George Bunch, the president of the club, said that the deed’s restriction has been “invalid” since 1964 (under the Civil Rights Act). Nonetheless, the club has no African-American members, and Bunch said that to his knowledge, no African-American has been put up for membership. However, members do invite African-American guests regularly, and so on any given day, it is common to see African-Americans on the golf course, in the clubhouse, at club events, and so on.

Dawson says he actually played golf with African-Americans at the club. So his explanation that he did not know of the discriminatory language in the deed during the twelve years of his membership would appear to hold water; if someone saw African-Americans around the country club, one could reasonably assume they were members.

I’m wondering if all of the breathless commentaries of “How can we elect someone as the head of the RNC who belonged to a club that wouldn’t even admit our President-elect?” will cease. Clearly the journalist who was preparing an article to appear in The State brought the existence of the policy to Dawson’s attention and he did the adult thing and challenged that policy. [Yes Philip Klein, this comment is directed at you.]. You can re-commence examining the candidates on the real issues now.

COMMENTS

  • 1SGinTN

    I would bet that the members of Forest Lake Country Club back in 1964 who put the whites-only provision into the charter were Democrats. The same party whose members imposed poll taxes, wielded the water hoses, loosed the police dogs, and opposed civil rights for minorities all those years.

  • http://beaglescout.wordpress.com LJ “Beaglescout” Miller

    After the Civil War. I’m not sure what the Southern Strategy was that Nixon used, but it’s biting Republicans now. How about we push members of our party to make speeches in front of black crowds talking about how Republicans were historically the party for the black man and how we should still be the party of the black man.

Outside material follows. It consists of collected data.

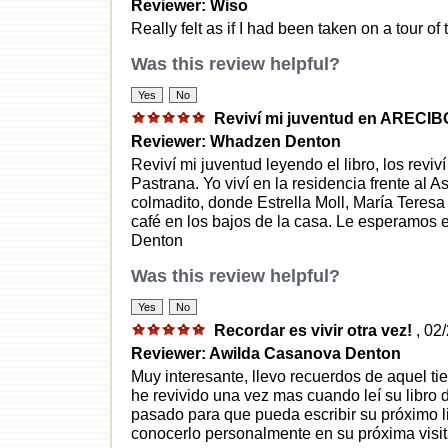
Reviewer: Wiso
Really felt as if I had been taken on a tour of 
Was this review helpful?
Reviví mi juventud en ARECIB
Reviewer: Whadzen Denton
Reviví mi juventud leyendo el libro, los revi
Pastrana. Yo viví en la residencia frente al A
colmadito, donde Estrella Moll, María Teres
café en los bajos de la casa. Le esperamos
Denton
Was this review helpful?
Recordar es vivir otra vez!
, 02
Reviewer: Awilda Casanova Denton
Muy interesante, llevo recuerdos de aquel t
he revivido una vez mas cuando leí su libro 
pasado para que pueda escribir su próximo li
conocerlo personalmente en su próxima visit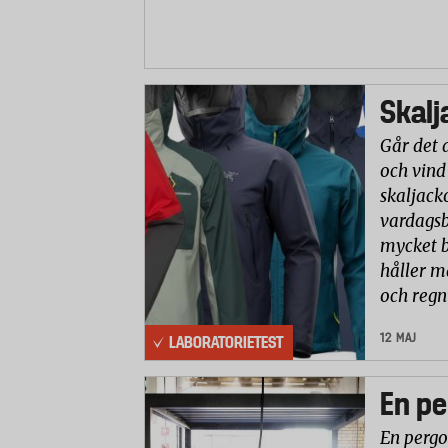
Skalj
Går det 
och vind
skaljack
vardagsb
mycket b
håller m
och reg
12 MAJ
LABORATORIETEST
En pe
En pergo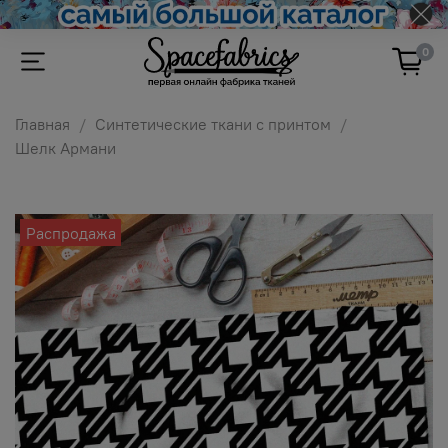
0
Главная
Синтетические ткани с принтом
Шелк Армани
Распродажа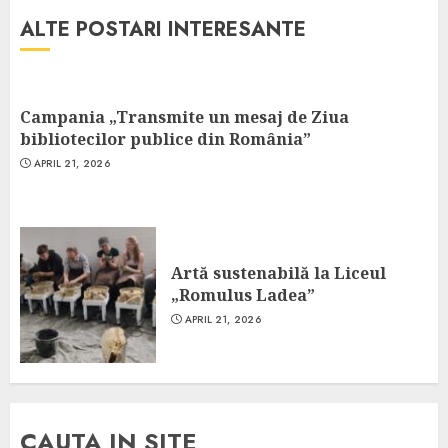
ALTE POSTARI INTERESANTE
Campania „Transmite un mesaj de Ziua
bibliotecilor publice din România”
APRIL 21, 2026
Artă sustenabilă la Liceul
„Romulus Ladea”
APRIL 21, 2026
CAUTA IN SITE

    We have traditional values like blacks overwhelmingly do. We support tried and true methods of wealth creation, by earning it, as opposed to the Democrats who don’t want blacks (and other people who are down and out) to create wealth but only to be given a pittance by the government that takes wealth from others. We oppose abortion, which kills 1/3 black babies before they get a chance to be born, and planned parenthood, which intentionally locates its clinics in inner-city black neighborhoods and perpetuates its genocidal program. We support school choice that would allow blacks to get out of their broken inner-city public schools and into schools where their kids actually learn, and we support home-schooling which is remarkably effective for all students, and especially for black and other minority students. We support the right to work, not the right for people who are already in union jobs to keep new, black workers, out. We support the right of people to keep most of the money they earn through legal employment, instead of reducing workers to poverty by taking their money so those who are down on their luck can be lifted to a barely tolerable level of misery. We believe that the curse of living on government aid is that it creates new plantations in government projects, with people being paid an insufficient wage on which to live so they can sit on the porch or in front of the TV and waste their whole lives away. We believe in marriage of one man and one woman, who have all their kids with each other and stay married for their whole lives. We are not in favor of encouraging more unmarried teenagers to have two abortions and give birth to four kids, each of them with a different father, where the fathers, rejected by the mothers of their children, drift into a life of crime and eke out a bare and lonely existence after spending their best years behind bars.

    It’s time to take back the Republican’s identity as the true black party. We have the platform in place. All that remains is to get the word out.

  • 1SGinTN

    Your points are well stated and illustrate the error of my thought process. I referred to history in my off the cuff comment, but recent ‘history’ has shown that most of the electorate not only has not lived half the history I have, but have no inclination to study it. I like the way you put those points in the here and now.